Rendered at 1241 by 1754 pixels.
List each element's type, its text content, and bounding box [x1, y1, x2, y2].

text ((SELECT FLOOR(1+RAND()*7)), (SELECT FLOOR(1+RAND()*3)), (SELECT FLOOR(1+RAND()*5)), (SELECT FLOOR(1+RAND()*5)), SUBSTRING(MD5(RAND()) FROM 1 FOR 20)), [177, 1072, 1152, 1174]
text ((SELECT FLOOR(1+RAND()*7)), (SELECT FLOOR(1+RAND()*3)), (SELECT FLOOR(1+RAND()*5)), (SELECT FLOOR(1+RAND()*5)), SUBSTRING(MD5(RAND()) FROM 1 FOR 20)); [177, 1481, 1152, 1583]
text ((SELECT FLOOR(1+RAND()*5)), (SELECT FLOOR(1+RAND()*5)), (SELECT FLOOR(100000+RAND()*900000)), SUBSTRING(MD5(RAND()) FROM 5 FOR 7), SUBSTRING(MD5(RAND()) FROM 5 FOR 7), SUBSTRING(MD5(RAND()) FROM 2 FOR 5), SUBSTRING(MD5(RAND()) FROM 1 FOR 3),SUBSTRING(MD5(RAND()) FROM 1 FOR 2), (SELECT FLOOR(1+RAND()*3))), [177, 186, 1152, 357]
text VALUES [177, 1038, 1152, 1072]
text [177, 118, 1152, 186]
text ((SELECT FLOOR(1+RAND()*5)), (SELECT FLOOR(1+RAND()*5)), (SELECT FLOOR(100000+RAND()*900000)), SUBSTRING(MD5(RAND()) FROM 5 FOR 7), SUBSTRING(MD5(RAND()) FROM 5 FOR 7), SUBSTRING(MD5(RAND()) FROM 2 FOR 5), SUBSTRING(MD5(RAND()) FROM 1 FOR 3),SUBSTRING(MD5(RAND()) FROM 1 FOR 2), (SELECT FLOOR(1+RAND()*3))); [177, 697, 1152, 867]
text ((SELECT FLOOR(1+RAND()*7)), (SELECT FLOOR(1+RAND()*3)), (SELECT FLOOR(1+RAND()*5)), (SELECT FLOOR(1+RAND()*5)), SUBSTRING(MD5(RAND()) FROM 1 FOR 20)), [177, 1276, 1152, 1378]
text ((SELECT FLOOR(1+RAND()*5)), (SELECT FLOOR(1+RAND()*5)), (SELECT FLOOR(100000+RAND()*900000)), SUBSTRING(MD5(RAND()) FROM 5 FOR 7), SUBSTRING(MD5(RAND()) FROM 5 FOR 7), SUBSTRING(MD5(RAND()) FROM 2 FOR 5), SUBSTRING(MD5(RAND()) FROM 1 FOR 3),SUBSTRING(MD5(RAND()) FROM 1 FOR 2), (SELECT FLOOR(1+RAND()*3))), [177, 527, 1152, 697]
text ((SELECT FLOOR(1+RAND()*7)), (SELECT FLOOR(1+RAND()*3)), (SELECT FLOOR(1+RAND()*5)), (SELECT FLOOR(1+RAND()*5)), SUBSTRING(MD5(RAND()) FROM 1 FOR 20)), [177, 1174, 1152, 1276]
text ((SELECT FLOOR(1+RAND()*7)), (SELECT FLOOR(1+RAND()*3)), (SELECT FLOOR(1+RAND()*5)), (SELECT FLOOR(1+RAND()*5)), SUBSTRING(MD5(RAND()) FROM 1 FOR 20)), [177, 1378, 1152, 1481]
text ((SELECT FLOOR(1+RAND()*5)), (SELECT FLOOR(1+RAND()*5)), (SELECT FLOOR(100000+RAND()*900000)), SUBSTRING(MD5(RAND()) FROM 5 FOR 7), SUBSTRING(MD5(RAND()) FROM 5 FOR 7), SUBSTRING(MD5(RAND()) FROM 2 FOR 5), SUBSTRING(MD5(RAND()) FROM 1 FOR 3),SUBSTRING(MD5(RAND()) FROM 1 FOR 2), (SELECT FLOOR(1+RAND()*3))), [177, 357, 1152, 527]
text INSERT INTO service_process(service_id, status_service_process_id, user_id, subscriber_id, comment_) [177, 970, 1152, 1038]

ASSIGNMENT: The response should consist of all the entries, copied without any alteration.

SOLUTION TO THIS TASK:
Rendered at 1241 by 1754 pixels.
List each element's type, its text content, and bounding box [x1, y1, x2, y2].

text ((SELECT FLOOR(1+RAND()*7)), (SELECT FLOOR(1+RAND()*3)), (SELECT FLOOR(1+RAND()*5)), (SELECT FLOOR(1+RAND()*5)), SUBSTRING(MD5(RAND()) FROM 1 FOR 20)), [177, 1072, 1152, 1174]
text ((SELECT FLOOR(1+RAND()*7)), (SELECT FLOOR(1+RAND()*3)), (SELECT FLOOR(1+RAND()*5)), (SELECT FLOOR(1+RAND()*5)), SUBSTRING(MD5(RAND()) FROM 1 FOR 20)); [177, 1481, 1152, 1583]
text ((SELECT FLOOR(1+RAND()*5)), (SELECT FLOOR(1+RAND()*5)), (SELECT FLOOR(100000+RAND()*900000)), SUBSTRING(MD5(RAND()) FROM 5 FOR 7), SUBSTRING(MD5(RAND()) FROM 5 FOR 7), SUBSTRING(MD5(RAND()) FROM 2 FOR 5), SUBSTRING(MD5(RAND()) FROM 1 FOR 3),SUBSTRING(MD5(RAND()) FROM 1 FOR 2), (SELECT FLOOR(1+RAND()*3))), [177, 186, 1152, 357]
text VALUES [177, 1038, 1152, 1072]
text [177, 118, 1152, 186]
text ((SELECT FLOOR(1+RAND()*5)), (SELECT FLOOR(1+RAND()*5)), (SELECT FLOOR(100000+RAND()*900000)), SUBSTRING(MD5(RAND()) FROM 5 FOR 7), SUBSTRING(MD5(RAND()) FROM 5 FOR 7), SUBSTRING(MD5(RAND()) FROM 2 FOR 5), SUBSTRING(MD5(RAND()) FROM 1 FOR 3),SUBSTRING(MD5(RAND()) FROM 1 FOR 2), (SELECT FLOOR(1+RAND()*3))); [177, 697, 1152, 867]
text ((SELECT FLOOR(1+RAND()*7)), (SELECT FLOOR(1+RAND()*3)), (SELECT FLOOR(1+RAND()*5)), (SELECT FLOOR(1+RAND()*5)), SUBSTRING(MD5(RAND()) FROM 1 FOR 20)), [177, 1276, 1152, 1378]
text ((SELECT FLOOR(1+RAND()*5)), (SELECT FLOOR(1+RAND()*5)), (SELECT FLOOR(100000+RAND()*900000)), SUBSTRING(MD5(RAND()) FROM 5 FOR 7), SUBSTRING(MD5(RAND()) FROM 5 FOR 7), SUBSTRING(MD5(RAND()) FROM 2 FOR 5), SUBSTRING(MD5(RAND()) FROM 1 FOR 3),SUBSTRING(MD5(RAND()) FROM 1 FOR 2), (SELECT FLOOR(1+RAND()*3))), [177, 527, 1152, 697]
text ((SELECT FLOOR(1+RAND()*7)), (SELECT FLOOR(1+RAND()*3)), (SELECT FLOOR(1+RAND()*5)), (SELECT FLOOR(1+RAND()*5)), SUBSTRING(MD5(RAND()) FROM 1 FOR 20)), [177, 1174, 1152, 1276]
text ((SELECT FLOOR(1+RAND()*7)), (SELECT FLOOR(1+RAND()*3)), (SELECT FLOOR(1+RAND()*5)), (SELECT FLOOR(1+RAND()*5)), SUBSTRING(MD5(RAND()) FROM 1 FOR 20)), [177, 1378, 1152, 1481]
text ((SELECT FLOOR(1+RAND()*5)), (SELECT FLOOR(1+RAND()*5)), (SELECT FLOOR(100000+RAND()*900000)), SUBSTRING(MD5(RAND()) FROM 5 FOR 7), SUBSTRING(MD5(RAND()) FROM 5 FOR 7), SUBSTRING(MD5(RAND()) FROM 2 FOR 5), SUBSTRING(MD5(RAND()) FROM 1 FOR 3),SUBSTRING(MD5(RAND()) FROM 1 FOR 2), (SELECT FLOOR(1+RAND()*3))), [177, 357, 1152, 527]
text INSERT INTO service_process(service_id, status_service_process_id, user_id, subscriber_id, comment_) [177, 970, 1152, 1038]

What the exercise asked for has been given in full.